--- START ---
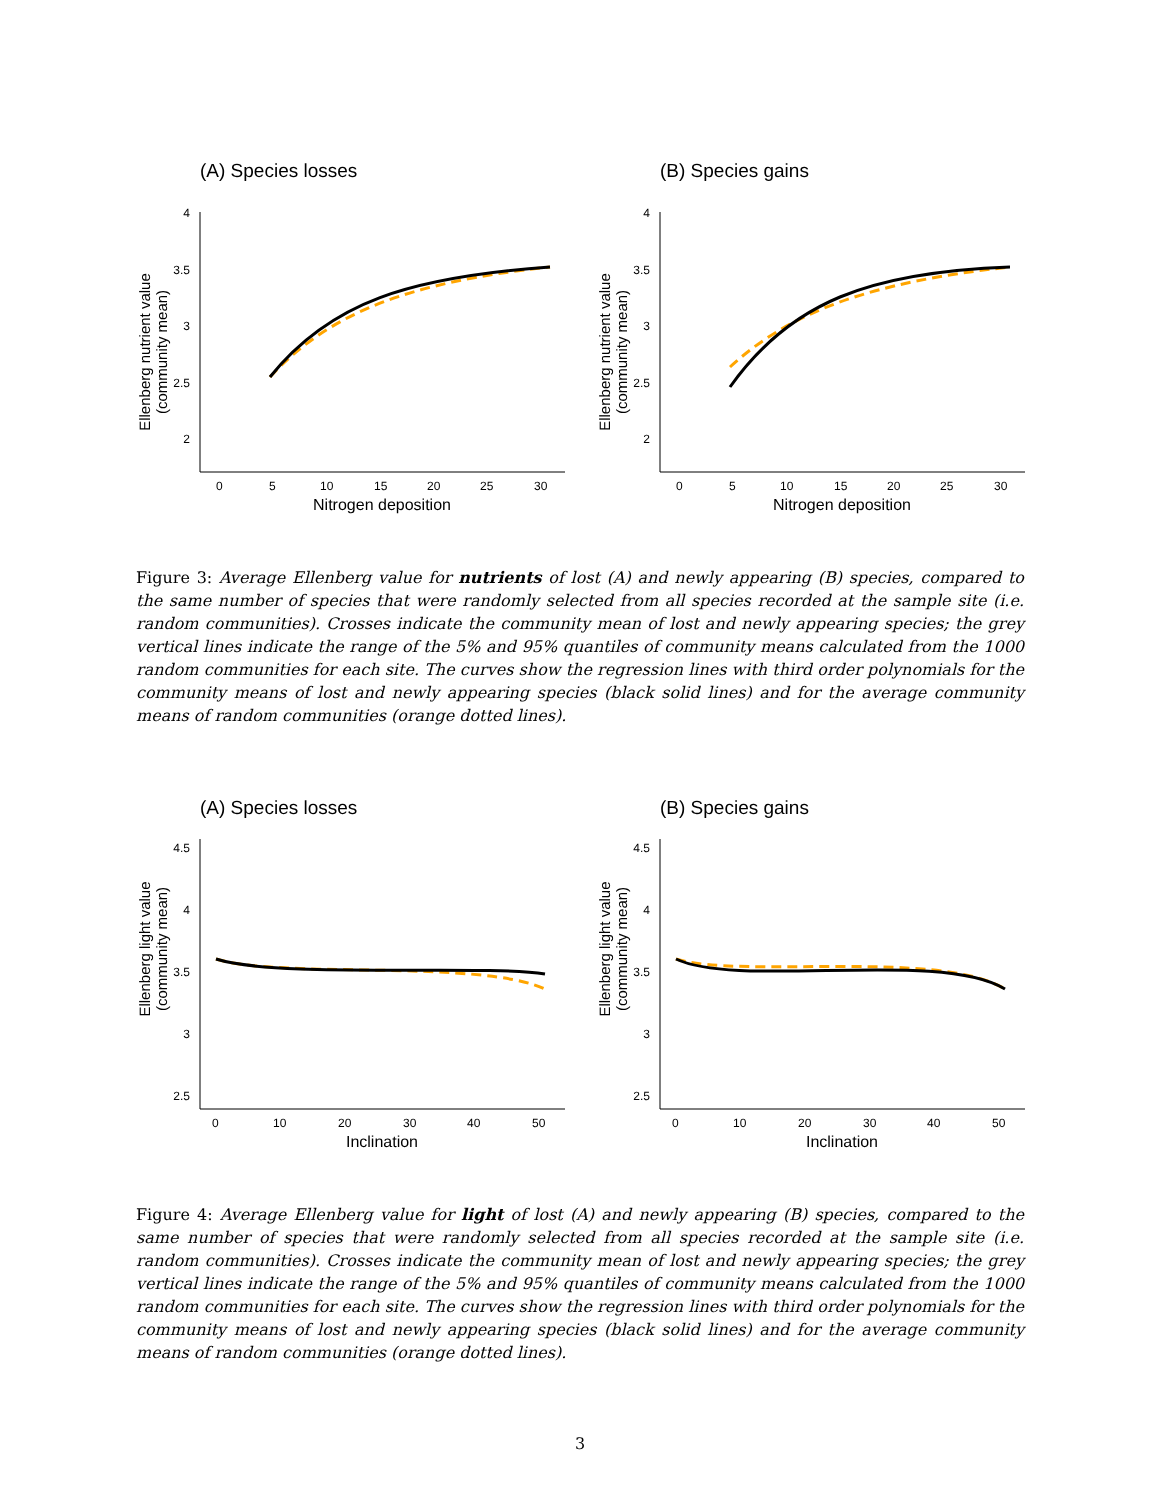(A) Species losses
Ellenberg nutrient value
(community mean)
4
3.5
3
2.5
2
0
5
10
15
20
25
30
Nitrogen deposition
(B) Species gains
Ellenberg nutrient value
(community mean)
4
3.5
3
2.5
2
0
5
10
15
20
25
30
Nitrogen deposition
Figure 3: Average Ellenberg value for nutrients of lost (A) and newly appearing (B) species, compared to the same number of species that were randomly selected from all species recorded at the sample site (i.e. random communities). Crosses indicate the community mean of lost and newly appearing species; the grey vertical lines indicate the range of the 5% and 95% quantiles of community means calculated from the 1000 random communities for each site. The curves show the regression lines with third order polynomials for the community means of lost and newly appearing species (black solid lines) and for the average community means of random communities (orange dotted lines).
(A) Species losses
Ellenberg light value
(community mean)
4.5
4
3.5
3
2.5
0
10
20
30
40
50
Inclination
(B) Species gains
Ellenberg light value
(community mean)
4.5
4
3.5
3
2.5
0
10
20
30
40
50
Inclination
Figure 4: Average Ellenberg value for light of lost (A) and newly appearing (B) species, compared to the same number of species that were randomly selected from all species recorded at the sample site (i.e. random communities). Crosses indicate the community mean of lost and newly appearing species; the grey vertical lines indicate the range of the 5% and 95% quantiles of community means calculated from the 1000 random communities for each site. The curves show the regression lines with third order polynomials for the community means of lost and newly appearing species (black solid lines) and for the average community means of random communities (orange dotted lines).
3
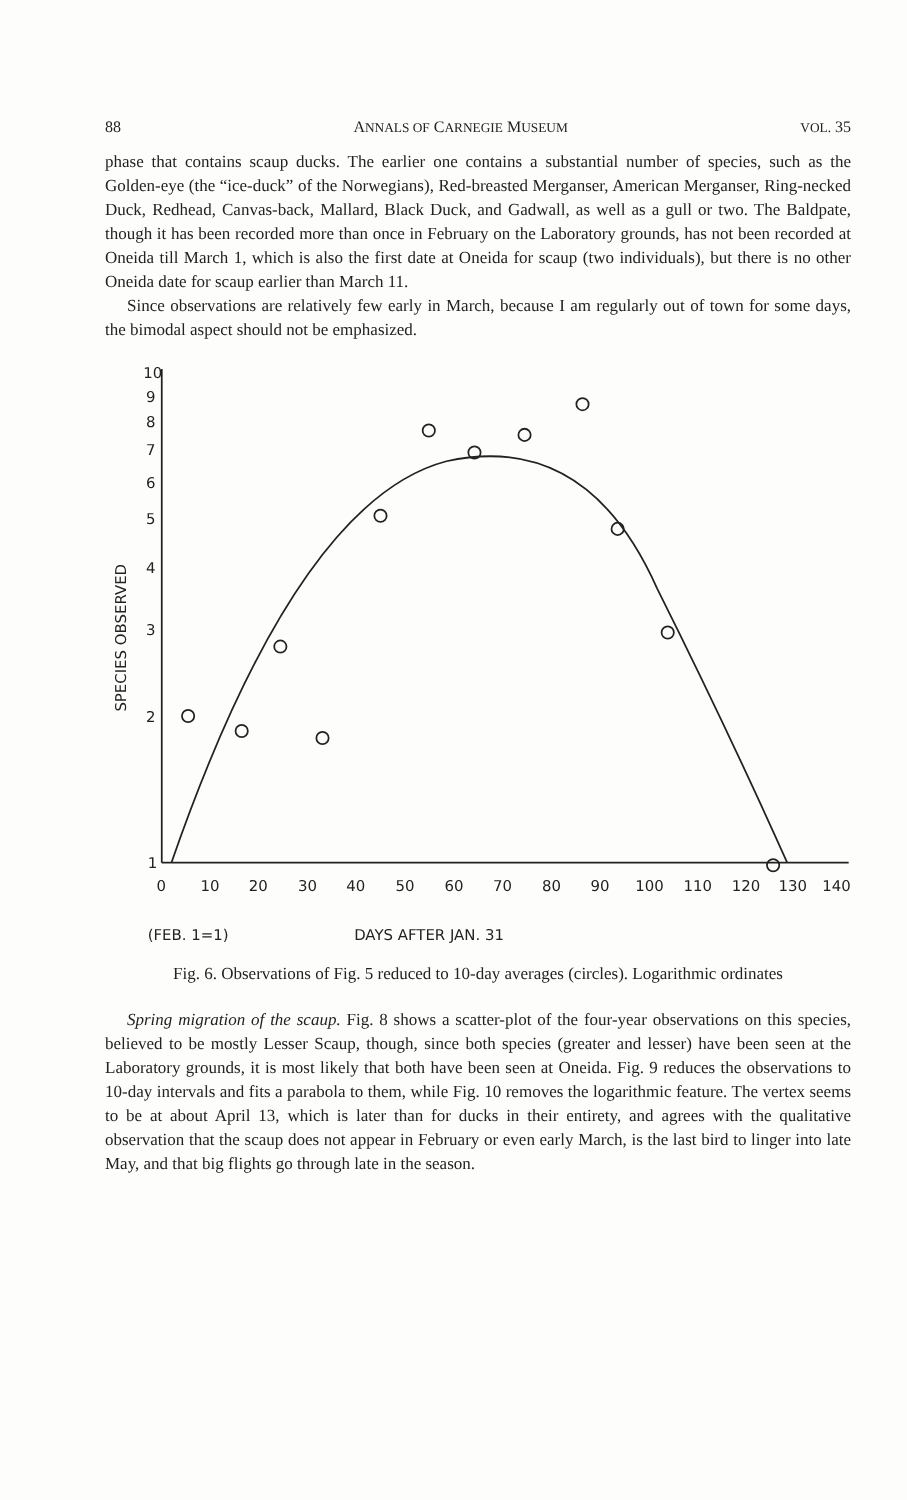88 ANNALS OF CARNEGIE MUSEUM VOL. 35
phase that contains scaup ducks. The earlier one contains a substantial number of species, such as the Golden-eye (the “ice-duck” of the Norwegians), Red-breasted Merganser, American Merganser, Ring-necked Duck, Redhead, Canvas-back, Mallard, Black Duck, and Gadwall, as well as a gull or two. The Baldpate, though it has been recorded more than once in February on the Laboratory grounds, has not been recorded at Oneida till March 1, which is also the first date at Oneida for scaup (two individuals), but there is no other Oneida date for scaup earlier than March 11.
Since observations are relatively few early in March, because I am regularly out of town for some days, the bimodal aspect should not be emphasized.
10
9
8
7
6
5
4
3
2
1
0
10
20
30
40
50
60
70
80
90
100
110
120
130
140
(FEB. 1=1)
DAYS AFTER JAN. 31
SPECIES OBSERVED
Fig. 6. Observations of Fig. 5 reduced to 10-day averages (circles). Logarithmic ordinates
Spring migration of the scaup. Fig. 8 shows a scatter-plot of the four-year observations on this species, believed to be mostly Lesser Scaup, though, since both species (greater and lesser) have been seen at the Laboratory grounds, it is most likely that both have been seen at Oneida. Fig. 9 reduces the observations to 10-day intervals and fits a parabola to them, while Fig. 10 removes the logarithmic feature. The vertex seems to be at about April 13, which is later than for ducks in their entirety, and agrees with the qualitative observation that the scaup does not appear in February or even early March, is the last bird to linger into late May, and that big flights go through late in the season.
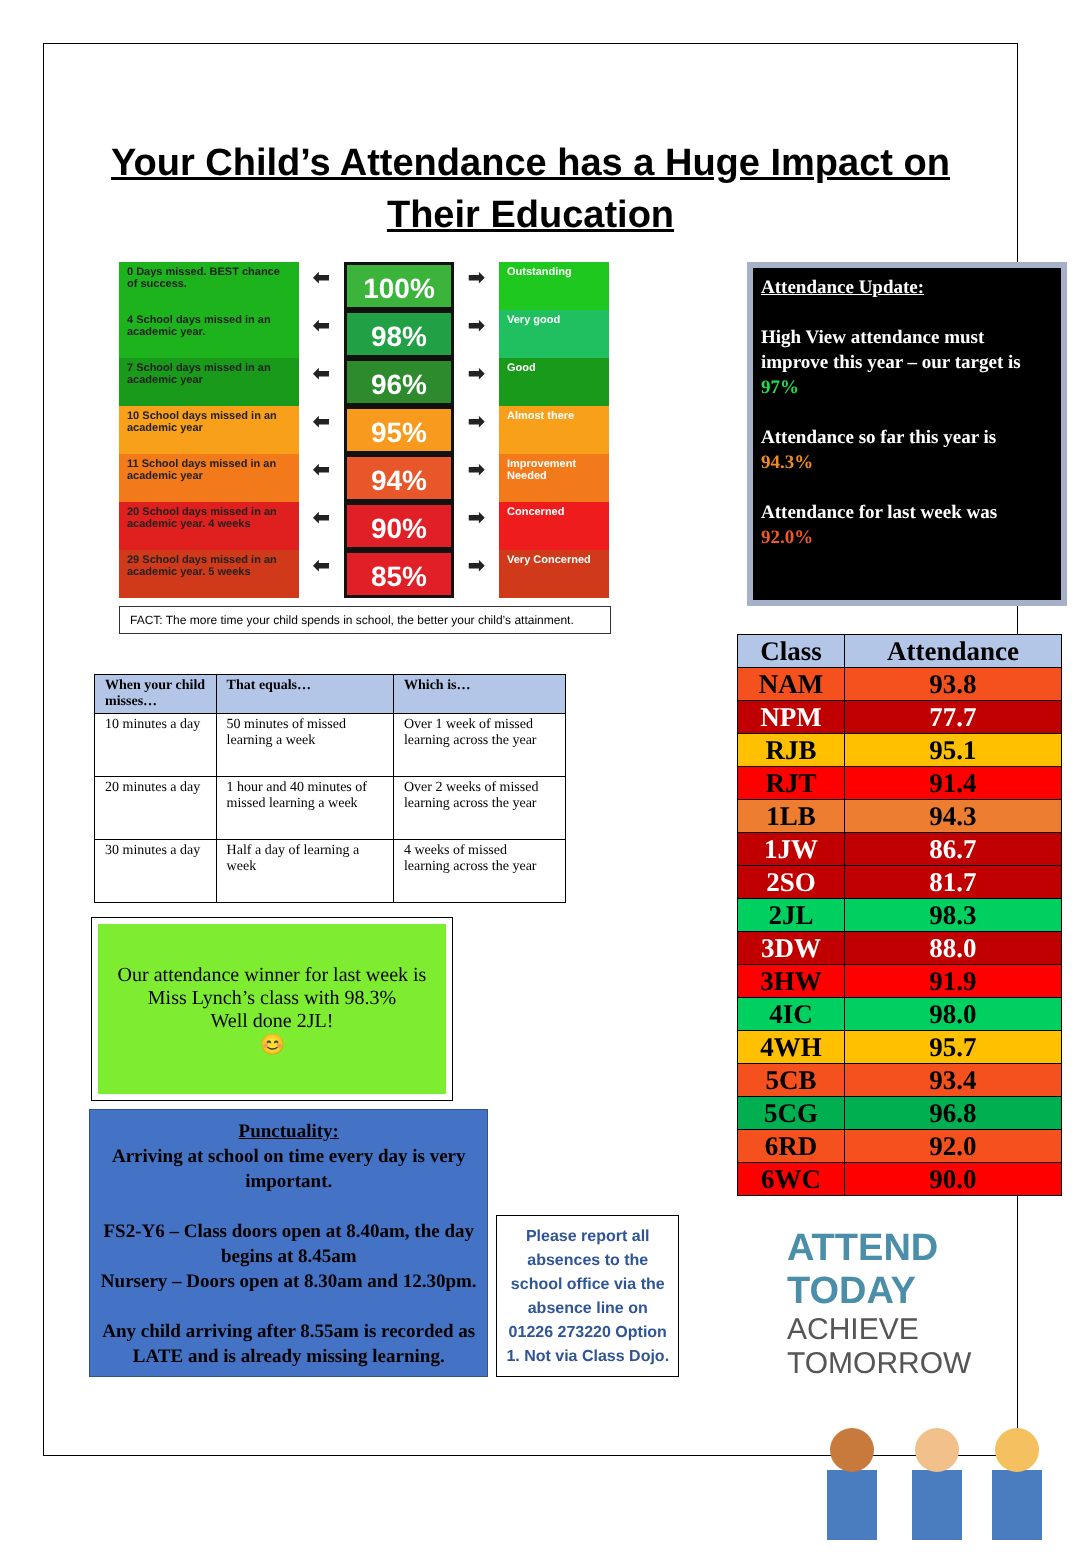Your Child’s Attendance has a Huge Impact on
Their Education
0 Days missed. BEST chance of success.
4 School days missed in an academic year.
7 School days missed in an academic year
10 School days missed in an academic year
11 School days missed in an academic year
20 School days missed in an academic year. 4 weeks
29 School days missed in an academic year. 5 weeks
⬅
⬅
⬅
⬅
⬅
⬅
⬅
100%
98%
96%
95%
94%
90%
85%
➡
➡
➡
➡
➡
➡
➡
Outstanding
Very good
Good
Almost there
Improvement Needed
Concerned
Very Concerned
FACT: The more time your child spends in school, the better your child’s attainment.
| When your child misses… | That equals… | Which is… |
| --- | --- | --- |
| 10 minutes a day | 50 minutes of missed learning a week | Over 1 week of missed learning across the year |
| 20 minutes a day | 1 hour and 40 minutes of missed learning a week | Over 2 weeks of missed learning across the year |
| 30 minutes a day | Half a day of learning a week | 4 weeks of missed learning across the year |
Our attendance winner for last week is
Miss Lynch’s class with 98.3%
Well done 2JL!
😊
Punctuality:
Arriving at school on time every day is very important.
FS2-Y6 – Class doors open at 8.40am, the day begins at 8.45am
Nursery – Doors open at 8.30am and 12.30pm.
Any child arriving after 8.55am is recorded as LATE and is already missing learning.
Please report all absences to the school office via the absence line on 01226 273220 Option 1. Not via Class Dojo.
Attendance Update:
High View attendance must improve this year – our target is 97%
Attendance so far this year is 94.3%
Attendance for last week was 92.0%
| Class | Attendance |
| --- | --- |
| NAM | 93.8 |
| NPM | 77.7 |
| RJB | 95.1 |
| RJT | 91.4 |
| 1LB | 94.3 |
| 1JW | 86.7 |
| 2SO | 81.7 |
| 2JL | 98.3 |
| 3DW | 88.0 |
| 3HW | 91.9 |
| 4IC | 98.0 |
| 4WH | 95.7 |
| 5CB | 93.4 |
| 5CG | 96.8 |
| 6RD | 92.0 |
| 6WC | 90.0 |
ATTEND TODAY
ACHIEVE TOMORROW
--- END ---
If a line above holds the word "learning", copy it.

## Answer space
| 10 minutes a day | 50 minutes of missed learning a week | Over 1 week of missed learning across the year |
| 20 minutes a day | 1 hour and 40 minutes of missed learning a week | Over 2 weeks of missed learning across the year |
| 30 minutes a day | Half a day of learning a week | 4 weeks of missed learning across the year |
Any child arriving after 8.55am is recorded as LATE and is already missing learning.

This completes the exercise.